→ Material provided:
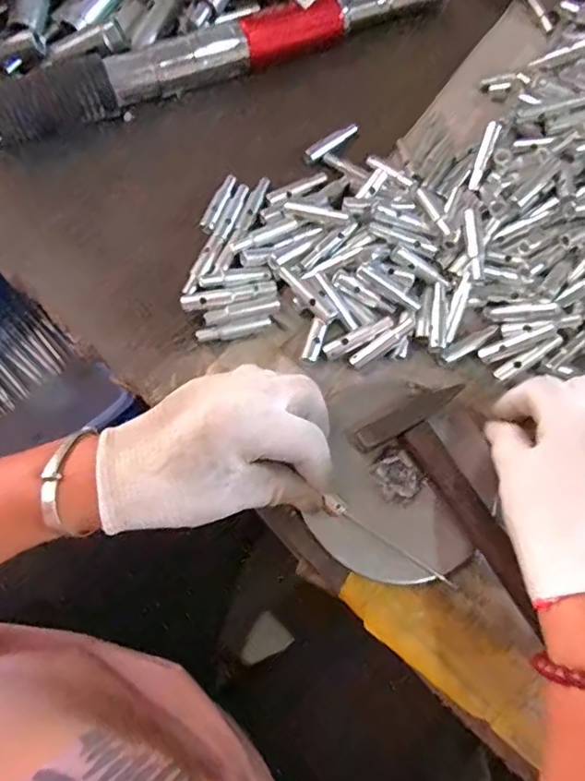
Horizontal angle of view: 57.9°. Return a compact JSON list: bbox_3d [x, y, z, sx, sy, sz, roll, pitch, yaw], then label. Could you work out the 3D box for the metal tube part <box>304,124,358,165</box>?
[{"bbox_3d":[0.030,-0.196,0.418,0.054,0.007,0.011,-38,77,-11],"label":"metal tube part"}]

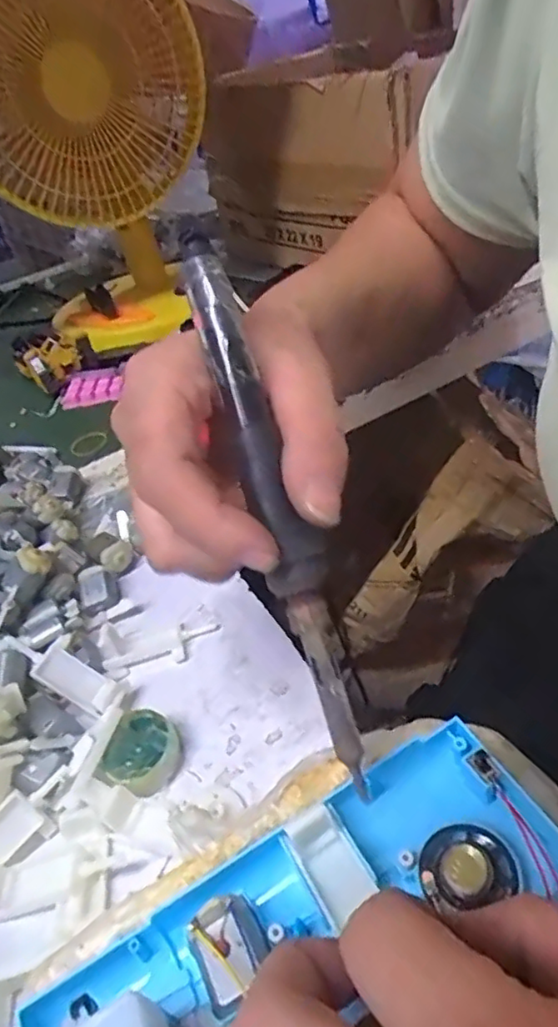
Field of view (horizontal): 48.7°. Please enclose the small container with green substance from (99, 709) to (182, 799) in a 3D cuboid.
[{"bbox_3d":[-0.060,0.104,0.270,0.030,0.015,0.033,-8,40,6],"label":"small container with green substance"}]

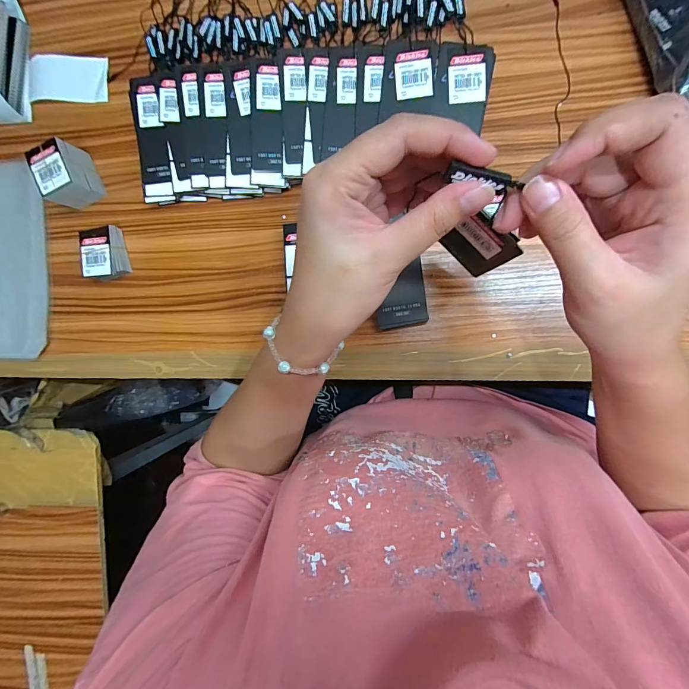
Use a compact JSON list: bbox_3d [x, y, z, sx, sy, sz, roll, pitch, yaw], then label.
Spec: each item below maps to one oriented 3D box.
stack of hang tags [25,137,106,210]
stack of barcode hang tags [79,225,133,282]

→ Action item: What you give back must match the material above exactly, minus its pictures.

→ Solved problem:
Horizontal angle of view: 57.9°. Return a compact JSON list: bbox_3d [x, y, z, sx, sy, sz, roll, pitch, yaw], then label. Could you work out the 3D box for the metal tube part <box>304,124,358,165</box>?
[{"bbox_3d":[0.030,-0.196,0.418,0.054,0.007,0.011,-38,77,-11],"label":"metal tube part"}]

Field of view (horizontal): 48.7°. Please enclose the small container with green substance from (99, 709) to (182, 799) in a 3D cuboid.
[{"bbox_3d":[-0.060,0.104,0.270,0.030,0.015,0.033,-8,40,6],"label":"small container with green substance"}]

Use a compact JSON list: bbox_3d [x, y, z, sx, sy, sz, roll, pitch, yaw], then label.
Spec: each item below maps to one oriented 3D box.
stack of hang tags [25,137,106,210]
stack of barcode hang tags [79,225,133,282]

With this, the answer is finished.